Exercise description: Working from the entries below, give again each line from the first through the one containing "text_box [777, 0, 2000, 1029]", exactly and with nothing else.

+---+

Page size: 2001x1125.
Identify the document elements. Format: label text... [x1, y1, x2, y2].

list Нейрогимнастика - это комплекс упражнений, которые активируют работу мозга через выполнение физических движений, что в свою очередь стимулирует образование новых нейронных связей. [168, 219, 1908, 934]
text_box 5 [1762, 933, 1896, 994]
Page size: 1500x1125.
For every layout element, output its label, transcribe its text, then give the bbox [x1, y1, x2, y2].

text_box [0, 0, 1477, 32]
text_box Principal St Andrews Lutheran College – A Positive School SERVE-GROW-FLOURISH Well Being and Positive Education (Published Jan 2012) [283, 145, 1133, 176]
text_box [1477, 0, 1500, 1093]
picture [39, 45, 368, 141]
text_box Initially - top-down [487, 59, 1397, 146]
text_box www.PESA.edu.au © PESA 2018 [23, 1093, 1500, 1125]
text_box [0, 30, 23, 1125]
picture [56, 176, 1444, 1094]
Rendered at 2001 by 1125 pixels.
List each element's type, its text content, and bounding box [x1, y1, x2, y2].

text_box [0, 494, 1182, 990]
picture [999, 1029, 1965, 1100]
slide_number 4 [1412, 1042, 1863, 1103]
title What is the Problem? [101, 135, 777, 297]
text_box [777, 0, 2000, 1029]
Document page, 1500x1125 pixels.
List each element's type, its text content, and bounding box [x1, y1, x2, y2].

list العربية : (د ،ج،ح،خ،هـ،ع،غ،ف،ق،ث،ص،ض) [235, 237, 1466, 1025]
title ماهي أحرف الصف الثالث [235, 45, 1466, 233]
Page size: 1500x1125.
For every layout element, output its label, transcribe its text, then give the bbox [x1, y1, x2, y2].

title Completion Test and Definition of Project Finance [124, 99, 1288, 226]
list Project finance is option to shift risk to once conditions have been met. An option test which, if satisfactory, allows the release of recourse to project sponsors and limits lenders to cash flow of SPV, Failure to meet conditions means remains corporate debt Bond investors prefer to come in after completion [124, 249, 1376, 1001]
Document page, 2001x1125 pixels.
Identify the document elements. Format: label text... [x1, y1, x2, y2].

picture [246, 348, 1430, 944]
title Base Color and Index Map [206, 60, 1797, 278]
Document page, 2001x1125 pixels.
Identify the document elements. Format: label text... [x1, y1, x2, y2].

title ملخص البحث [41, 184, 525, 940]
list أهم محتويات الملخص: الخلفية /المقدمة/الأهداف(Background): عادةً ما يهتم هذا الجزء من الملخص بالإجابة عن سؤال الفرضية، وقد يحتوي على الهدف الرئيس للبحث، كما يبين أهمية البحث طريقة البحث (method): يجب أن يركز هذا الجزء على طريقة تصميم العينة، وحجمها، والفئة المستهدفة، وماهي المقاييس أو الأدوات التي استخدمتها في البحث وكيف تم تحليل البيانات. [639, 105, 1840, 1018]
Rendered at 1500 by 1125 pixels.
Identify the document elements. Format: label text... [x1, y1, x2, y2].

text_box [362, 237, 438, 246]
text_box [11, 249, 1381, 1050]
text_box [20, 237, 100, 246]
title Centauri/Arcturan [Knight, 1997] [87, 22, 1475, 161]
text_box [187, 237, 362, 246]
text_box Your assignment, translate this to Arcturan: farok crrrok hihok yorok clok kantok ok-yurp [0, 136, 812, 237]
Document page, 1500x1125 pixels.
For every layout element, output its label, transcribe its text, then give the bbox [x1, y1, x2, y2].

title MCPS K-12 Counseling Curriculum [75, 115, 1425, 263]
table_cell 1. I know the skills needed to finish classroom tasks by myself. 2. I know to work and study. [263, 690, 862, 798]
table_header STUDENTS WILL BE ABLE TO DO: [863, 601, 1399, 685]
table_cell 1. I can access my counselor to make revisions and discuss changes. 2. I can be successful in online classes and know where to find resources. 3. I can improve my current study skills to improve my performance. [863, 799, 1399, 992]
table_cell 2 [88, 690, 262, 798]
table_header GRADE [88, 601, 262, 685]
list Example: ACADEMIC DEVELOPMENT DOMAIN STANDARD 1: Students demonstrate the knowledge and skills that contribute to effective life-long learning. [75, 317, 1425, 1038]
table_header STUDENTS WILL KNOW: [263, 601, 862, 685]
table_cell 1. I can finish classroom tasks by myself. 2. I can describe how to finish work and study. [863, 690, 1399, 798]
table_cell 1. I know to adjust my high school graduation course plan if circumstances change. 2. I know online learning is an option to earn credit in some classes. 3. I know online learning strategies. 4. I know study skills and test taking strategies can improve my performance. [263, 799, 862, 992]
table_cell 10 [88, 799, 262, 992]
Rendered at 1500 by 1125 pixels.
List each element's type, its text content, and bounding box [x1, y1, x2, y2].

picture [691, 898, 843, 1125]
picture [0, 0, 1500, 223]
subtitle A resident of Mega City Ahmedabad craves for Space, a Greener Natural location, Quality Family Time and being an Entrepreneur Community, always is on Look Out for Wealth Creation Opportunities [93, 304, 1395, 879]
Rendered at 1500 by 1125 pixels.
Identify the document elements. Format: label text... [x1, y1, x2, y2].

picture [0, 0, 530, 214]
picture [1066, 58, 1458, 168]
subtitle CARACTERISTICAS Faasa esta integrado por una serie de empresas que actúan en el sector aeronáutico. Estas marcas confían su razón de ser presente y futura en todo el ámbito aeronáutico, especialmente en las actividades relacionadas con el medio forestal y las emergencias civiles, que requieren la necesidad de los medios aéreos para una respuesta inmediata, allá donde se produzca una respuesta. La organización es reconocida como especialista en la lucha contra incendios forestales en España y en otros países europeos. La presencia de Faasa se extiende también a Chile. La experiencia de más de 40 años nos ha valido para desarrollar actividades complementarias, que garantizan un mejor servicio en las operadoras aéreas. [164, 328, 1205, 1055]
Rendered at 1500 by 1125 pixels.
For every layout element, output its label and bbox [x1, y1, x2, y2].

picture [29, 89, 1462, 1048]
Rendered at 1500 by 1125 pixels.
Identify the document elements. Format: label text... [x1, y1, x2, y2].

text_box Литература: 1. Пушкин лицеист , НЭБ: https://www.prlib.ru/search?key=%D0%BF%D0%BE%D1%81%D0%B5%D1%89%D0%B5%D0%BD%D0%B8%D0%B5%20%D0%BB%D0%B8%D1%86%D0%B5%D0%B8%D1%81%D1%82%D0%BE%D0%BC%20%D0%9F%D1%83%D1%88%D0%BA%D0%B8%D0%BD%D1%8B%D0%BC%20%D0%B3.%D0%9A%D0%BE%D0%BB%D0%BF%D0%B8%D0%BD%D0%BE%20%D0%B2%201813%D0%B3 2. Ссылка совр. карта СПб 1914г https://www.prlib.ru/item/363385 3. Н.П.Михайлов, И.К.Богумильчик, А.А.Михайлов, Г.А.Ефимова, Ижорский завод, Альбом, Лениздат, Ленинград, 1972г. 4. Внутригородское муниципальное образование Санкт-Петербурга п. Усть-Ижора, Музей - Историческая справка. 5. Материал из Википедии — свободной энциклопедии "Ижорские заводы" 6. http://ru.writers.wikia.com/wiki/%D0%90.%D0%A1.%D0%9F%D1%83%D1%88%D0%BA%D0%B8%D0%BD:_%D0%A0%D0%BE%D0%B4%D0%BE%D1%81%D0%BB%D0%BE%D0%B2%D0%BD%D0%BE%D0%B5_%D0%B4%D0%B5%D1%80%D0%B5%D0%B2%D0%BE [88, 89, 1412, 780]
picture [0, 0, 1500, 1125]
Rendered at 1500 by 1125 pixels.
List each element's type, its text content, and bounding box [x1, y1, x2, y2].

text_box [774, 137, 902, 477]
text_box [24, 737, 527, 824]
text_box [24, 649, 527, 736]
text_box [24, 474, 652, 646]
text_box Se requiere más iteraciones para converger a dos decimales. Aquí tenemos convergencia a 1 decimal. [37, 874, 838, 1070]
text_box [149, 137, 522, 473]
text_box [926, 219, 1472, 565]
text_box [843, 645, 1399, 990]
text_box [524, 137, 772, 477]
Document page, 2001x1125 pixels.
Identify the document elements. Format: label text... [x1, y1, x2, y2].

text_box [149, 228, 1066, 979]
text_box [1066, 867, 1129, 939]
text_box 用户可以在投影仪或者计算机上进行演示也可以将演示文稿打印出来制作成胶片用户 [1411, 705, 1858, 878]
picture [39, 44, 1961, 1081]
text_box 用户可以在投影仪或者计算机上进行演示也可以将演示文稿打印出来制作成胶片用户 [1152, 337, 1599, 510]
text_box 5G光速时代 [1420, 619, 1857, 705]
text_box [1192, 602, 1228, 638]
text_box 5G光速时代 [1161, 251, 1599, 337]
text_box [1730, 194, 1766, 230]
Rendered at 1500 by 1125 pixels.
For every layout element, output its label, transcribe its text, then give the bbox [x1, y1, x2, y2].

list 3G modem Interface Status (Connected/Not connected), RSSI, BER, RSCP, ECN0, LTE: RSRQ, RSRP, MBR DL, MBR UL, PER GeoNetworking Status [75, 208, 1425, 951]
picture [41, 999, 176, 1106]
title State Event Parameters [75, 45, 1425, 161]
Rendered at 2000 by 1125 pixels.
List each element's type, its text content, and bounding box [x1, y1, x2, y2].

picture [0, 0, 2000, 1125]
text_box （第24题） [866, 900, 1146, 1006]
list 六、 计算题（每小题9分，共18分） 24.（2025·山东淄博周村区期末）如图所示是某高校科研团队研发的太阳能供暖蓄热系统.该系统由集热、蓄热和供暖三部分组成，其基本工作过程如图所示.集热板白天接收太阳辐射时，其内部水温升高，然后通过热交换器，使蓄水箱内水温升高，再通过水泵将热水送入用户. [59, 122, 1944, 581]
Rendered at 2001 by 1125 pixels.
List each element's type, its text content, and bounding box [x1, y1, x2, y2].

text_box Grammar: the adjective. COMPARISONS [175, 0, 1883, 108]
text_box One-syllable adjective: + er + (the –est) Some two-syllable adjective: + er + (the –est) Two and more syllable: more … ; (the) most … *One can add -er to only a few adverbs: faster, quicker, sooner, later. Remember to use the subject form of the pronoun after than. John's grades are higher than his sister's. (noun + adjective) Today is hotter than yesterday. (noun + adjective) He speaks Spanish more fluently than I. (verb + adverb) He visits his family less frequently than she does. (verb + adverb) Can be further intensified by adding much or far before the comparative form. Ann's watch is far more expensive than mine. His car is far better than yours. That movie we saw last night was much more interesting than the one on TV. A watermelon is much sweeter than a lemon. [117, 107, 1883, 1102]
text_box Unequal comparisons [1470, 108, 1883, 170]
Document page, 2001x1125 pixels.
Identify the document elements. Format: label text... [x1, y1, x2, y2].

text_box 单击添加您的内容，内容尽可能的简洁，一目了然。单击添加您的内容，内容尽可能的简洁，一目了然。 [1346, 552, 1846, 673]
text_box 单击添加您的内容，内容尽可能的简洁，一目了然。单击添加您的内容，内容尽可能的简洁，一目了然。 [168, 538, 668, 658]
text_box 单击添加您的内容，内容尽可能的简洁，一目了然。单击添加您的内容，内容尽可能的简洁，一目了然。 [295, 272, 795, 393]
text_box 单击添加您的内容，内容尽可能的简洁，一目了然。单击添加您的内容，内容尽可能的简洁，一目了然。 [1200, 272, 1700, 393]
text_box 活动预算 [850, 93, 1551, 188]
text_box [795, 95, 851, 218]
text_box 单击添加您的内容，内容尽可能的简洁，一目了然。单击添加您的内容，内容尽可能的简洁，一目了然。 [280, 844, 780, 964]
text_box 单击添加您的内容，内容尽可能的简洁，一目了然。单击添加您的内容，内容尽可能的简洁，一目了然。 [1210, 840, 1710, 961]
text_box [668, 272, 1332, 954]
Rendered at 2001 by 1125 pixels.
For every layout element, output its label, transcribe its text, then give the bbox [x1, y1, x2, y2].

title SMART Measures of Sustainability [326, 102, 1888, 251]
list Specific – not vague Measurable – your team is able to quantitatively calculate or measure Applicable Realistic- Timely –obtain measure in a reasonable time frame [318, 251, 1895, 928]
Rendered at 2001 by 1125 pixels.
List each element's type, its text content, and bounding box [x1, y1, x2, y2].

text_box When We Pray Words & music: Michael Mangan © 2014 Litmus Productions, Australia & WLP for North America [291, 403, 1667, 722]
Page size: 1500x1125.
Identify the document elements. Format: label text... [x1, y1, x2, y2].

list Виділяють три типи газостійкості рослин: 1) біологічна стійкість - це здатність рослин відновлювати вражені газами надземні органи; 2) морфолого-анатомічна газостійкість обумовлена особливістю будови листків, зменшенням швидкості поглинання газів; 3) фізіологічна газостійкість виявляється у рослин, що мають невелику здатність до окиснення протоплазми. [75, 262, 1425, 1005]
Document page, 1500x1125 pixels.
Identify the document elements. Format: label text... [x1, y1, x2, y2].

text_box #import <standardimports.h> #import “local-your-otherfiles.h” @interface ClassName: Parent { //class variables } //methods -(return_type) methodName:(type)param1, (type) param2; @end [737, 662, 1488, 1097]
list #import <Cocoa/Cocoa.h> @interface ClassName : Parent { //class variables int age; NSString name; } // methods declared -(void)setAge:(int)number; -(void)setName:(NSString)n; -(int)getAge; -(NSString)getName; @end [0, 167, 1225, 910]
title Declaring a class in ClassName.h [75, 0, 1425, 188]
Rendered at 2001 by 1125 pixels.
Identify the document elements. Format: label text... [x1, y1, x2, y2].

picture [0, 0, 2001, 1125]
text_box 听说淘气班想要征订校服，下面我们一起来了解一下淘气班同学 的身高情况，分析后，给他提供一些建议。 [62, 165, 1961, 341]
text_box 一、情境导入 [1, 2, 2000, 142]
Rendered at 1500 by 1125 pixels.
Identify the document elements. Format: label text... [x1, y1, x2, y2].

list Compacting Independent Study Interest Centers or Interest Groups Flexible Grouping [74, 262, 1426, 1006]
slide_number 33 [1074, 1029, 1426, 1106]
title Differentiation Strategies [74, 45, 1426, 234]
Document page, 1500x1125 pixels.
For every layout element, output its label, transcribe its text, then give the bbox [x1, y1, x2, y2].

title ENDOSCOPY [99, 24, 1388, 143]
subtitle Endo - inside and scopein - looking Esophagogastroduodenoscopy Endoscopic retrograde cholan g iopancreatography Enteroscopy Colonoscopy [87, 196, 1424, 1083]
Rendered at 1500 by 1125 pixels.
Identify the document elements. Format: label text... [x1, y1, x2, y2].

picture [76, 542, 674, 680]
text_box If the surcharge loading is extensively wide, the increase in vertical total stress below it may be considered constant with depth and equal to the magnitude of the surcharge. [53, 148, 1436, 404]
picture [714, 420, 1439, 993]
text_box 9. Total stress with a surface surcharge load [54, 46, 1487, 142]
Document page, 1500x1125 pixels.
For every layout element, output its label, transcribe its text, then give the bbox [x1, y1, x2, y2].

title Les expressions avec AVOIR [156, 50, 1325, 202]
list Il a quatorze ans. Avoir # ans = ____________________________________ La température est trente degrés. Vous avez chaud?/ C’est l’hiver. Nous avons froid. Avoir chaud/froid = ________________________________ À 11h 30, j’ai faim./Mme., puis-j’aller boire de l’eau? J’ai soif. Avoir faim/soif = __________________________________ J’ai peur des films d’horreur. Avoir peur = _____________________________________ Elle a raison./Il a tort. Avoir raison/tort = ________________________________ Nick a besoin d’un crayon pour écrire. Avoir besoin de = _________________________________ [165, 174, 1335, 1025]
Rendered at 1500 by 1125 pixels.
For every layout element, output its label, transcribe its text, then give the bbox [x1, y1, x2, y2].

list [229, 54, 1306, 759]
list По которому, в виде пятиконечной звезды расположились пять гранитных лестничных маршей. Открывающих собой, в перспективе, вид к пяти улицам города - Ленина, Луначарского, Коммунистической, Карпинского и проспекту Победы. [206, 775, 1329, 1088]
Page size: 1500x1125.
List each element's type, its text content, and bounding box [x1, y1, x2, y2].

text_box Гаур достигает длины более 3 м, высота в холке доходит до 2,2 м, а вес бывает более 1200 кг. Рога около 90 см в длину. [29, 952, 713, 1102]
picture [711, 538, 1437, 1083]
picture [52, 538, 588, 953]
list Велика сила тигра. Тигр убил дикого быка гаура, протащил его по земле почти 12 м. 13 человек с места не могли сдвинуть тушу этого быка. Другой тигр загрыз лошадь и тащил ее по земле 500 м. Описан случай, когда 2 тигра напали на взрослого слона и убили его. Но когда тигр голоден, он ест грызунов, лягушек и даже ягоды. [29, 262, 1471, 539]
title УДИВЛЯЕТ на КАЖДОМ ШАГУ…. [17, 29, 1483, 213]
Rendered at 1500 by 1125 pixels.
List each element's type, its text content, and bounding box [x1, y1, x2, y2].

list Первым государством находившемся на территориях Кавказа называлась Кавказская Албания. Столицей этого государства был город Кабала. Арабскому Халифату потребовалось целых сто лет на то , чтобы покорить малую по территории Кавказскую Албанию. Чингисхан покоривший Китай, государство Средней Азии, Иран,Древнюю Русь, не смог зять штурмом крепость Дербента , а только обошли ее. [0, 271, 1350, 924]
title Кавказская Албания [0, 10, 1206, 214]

+---+

Solution:
Page size: 2001x1125.
Identify the document elements. Format: label text... [x1, y1, x2, y2].

list Нейрогимнастика - это комплекс упражнений, которые активируют работу мозга через выполнение физических движений, что в свою очередь стимулирует образование новых нейронных связей. [168, 219, 1908, 934]
text_box 5 [1762, 933, 1896, 994]
Page size: 1500x1125.
For every layout element, output its label, transcribe its text, then give the bbox [x1, y1, x2, y2].

text_box [0, 0, 1477, 32]
text_box Principal St Andrews Lutheran College – A Positive School SERVE-GROW-FLOURISH Well Being and Positive Education (Published Jan 2012) [283, 145, 1133, 176]
text_box [1477, 0, 1500, 1093]
picture [39, 45, 368, 141]
text_box Initially - top-down [487, 59, 1397, 146]
text_box www.PESA.edu.au © PESA 2018 [23, 1093, 1500, 1125]
text_box [0, 30, 23, 1125]
picture [56, 176, 1444, 1094]
Rendered at 2001 by 1125 pixels.
List each element's type, its text content, and bounding box [x1, y1, x2, y2].

text_box [0, 494, 1182, 990]
picture [999, 1029, 1965, 1100]
slide_number 4 [1412, 1042, 1863, 1103]
title What is the Problem? [101, 135, 777, 297]
text_box [777, 0, 2000, 1029]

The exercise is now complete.